Ken Robinson wrote a persuasive Guest Opinion (Re: “Why the industrial compost facility in East Boulder County should not be built,” March 4) against building a composting facility in Boulder County. Indeed, the old Rainbow Nursery location in east Boulder Open Space is very problematic for a centralized compost facility. However, the article does not acknowledge the benefits and necessity of building a well-designed County composting system, somewhere closer than the Keenesburg plant, 50 miles away. The main question now is not whether we should build compost facilities, but how and where.

First, there is little motivation to consider building compost facilities, unless we recognize their purpose and benefits. For example, the facilities would:

• Reduce expansion of landfills around our county. A third of our landfill waste could be composted.

• Prevent methane emissions from buried decomposing organic matter in landfills. They cause 11% of our nation’s methane emissions, being about 36 times more potent a greenhouse gas than carbon dioxide.

• Produce tremendous amounts of valuable compost to improve fertility and water retention for our depleted top soil. For example, increasing the organic matter content from 1% to 2% can increase the water retention to 3 quarts per cubic foot of soil. As Colorado’s drought worsens with climate change, soil water retention is critical.

Furthermore, the improved soil fertility helps green our planet, with more plants converting CO2 to oxygen. This is essential to combat “runaway” climate change.

Hence, instead of halting plans for compost facilities, we need to redouble our County efforts to include all valuable local expertise to design a much better composting system. Some challenges are:

• How to design a plan of distributed smaller composting facilities that both reduce extra transportation but also specialize to better handle different types of compostables. For example, one facility can handle high quality compost that can produce certified organic compost. Another facility could compost the biosolids, being mainly municipal waste treatment plant sludge, and be intended for certain acceptable non-agricultural applications. Small compost facilities could serve nearby organic farms.

• How to best minimize greenhouse gas emissions of CO2, methane, ammonia and nitrous oxide from composting facilities.

• How to better control obnoxious odors and diminish other adverse effects on neighboring communities.

• How to minimize contaminants in the collected compostables, such as pesticides.

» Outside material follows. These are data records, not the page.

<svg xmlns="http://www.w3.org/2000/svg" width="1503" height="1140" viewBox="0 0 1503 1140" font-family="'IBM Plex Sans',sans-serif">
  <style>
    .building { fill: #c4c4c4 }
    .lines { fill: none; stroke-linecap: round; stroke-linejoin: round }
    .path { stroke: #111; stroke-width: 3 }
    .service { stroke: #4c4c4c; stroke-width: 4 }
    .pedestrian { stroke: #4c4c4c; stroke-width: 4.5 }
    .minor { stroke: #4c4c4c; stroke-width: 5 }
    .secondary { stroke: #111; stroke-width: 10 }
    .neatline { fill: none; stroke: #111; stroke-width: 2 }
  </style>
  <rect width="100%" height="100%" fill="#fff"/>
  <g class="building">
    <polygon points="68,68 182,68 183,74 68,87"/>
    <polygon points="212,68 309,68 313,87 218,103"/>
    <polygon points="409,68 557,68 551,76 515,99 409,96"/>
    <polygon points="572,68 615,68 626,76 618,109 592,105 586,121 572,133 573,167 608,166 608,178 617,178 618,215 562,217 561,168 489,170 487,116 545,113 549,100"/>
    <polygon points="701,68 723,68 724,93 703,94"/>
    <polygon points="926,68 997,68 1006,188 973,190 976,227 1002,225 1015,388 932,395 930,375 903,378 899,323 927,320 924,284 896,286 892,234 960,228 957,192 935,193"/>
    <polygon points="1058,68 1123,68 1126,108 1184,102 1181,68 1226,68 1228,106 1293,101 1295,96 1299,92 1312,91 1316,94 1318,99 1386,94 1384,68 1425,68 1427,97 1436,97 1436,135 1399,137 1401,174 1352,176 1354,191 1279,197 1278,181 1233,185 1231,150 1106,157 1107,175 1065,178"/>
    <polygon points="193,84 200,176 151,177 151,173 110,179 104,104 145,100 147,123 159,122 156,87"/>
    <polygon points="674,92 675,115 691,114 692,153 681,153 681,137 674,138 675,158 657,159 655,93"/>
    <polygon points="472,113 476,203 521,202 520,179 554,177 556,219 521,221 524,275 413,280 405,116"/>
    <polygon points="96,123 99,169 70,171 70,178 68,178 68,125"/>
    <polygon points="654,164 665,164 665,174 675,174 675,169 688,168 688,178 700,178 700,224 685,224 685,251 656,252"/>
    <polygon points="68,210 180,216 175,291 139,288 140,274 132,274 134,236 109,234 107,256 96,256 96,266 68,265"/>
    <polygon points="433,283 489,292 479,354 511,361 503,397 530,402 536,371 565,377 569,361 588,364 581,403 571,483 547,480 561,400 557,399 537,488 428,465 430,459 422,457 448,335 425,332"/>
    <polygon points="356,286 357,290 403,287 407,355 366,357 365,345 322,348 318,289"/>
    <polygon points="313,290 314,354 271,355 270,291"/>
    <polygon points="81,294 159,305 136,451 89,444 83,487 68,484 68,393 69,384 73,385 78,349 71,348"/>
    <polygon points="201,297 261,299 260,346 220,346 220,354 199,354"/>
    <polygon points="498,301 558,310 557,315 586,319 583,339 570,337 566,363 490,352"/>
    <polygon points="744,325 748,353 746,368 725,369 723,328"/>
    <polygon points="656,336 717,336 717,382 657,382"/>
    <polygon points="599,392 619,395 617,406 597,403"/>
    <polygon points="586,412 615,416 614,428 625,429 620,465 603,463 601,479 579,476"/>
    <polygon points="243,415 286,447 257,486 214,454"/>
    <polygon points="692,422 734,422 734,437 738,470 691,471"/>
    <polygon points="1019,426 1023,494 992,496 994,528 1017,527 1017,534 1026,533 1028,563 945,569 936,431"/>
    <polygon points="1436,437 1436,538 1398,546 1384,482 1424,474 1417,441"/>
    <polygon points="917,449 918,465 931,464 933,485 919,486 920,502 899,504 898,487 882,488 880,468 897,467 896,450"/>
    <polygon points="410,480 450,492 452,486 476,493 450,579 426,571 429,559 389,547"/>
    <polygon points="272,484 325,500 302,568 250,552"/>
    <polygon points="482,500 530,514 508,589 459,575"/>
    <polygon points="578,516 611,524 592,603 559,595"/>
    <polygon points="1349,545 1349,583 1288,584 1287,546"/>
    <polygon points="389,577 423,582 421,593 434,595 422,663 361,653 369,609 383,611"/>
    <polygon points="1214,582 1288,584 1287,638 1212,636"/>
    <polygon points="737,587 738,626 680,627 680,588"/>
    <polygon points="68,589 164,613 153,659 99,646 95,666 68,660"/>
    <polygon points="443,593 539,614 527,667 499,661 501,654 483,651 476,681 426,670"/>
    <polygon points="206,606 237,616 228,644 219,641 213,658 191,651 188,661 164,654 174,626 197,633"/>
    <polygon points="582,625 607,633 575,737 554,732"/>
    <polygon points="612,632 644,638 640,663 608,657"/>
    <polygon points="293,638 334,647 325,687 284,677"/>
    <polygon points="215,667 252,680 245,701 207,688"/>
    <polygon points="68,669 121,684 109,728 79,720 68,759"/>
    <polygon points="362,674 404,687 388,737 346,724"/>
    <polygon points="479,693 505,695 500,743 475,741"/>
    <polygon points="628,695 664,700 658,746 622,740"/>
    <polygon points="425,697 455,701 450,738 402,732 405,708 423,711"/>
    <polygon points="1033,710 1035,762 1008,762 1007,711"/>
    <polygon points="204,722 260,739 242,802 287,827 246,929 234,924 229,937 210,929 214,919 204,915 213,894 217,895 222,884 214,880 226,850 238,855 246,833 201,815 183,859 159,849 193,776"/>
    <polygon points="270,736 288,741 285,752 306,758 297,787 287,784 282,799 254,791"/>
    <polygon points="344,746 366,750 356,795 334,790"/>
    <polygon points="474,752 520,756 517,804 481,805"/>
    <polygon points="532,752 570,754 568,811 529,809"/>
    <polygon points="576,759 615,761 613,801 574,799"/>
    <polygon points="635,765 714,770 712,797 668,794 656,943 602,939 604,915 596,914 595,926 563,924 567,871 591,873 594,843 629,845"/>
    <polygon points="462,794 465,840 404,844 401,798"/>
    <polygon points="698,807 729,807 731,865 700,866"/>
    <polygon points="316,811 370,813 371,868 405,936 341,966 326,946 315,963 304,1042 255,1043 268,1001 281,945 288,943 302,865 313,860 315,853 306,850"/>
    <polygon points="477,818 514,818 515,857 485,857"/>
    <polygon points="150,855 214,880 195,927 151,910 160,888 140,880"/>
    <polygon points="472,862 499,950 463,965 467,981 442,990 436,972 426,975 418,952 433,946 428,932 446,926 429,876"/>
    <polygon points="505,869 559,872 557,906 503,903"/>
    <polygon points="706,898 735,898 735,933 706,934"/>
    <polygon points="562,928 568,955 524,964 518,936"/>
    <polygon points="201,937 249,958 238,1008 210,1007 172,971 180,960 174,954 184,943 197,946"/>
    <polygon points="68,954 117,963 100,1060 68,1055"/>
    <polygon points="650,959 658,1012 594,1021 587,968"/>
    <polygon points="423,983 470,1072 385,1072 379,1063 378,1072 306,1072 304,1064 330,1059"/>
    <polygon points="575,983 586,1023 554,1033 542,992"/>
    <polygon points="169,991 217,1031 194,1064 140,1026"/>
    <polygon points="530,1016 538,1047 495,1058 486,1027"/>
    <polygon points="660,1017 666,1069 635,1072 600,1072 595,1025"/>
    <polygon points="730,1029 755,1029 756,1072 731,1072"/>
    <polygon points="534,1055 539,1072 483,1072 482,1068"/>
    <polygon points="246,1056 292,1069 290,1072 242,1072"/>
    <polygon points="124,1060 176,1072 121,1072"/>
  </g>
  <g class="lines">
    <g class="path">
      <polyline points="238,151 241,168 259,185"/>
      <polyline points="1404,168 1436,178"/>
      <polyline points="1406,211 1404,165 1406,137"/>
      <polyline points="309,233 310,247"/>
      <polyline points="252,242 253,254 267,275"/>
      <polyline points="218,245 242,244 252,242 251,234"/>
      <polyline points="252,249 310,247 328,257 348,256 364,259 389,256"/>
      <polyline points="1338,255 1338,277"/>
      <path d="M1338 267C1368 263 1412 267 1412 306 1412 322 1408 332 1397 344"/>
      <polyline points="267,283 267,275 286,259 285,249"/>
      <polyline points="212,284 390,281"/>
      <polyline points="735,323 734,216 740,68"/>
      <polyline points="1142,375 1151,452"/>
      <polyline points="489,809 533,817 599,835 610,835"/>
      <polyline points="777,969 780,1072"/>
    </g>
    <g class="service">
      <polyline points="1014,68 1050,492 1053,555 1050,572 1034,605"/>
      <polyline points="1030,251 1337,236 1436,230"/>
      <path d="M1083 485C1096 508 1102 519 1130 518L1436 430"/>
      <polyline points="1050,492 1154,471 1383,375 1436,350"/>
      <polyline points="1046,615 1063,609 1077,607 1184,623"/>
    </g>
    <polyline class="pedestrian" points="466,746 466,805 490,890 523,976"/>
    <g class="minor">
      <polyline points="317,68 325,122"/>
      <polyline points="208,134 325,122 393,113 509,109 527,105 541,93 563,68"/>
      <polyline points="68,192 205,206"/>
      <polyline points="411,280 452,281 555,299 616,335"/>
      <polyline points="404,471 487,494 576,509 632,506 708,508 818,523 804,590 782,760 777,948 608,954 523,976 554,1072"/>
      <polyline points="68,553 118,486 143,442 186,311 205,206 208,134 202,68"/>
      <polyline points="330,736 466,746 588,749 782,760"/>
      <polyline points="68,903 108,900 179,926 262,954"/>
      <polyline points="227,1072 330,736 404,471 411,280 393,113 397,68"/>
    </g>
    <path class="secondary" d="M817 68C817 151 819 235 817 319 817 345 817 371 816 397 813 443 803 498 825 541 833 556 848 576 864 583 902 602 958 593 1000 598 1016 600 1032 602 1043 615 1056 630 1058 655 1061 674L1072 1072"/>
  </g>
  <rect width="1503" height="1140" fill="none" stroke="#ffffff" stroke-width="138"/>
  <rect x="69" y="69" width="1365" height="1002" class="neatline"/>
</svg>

Make no mistake by delaying. We must begin expanding our County’s system of composting facilities as soon as possible, but only after the designs have been sufficiently improved, with all of our concerns addressed.

John Bollinger/Lafayette

Inevitable evolution

The Colorado meat industry’s alarm over the global observance of MeatOut on March 20 offers a splendid opportunity to discuss the merits of eating animals.

Consumption of animal products is associated with elevated risk of obesity, diabetes, heart disease, stroke and cancer. Major viral epidemics, including COVID-19, originated with animals raised for food. Meat and dairy products are laden with saturated fats, cholesterol, hormones, pathogens and antibiotics. They lack complex carbohydrates and fiber and many essential vitamins and minerals.

Animal agriculture is a chief culprit in global warming, responsible for weather extremes plaguing our nation. And, never mind life after death. On today’s factory farms, animals have no life before death.

Fortunately, the shift toward healthy, eco-friendly, cruelty-free plant-based foods is everywhere. Every supermarket offers a rich selection of plant-based meats, milks, cheeses and ice creams, as well as the traditional vegetables, legumes, grains and fruits. Even fast-food chains offer plant-based meal options. 

Rather than cursing the inevitable evolution from animal to plant eating, the Colorado meat industry and state officials should focus on helping farmers and ranchers adapt to the food system of the future.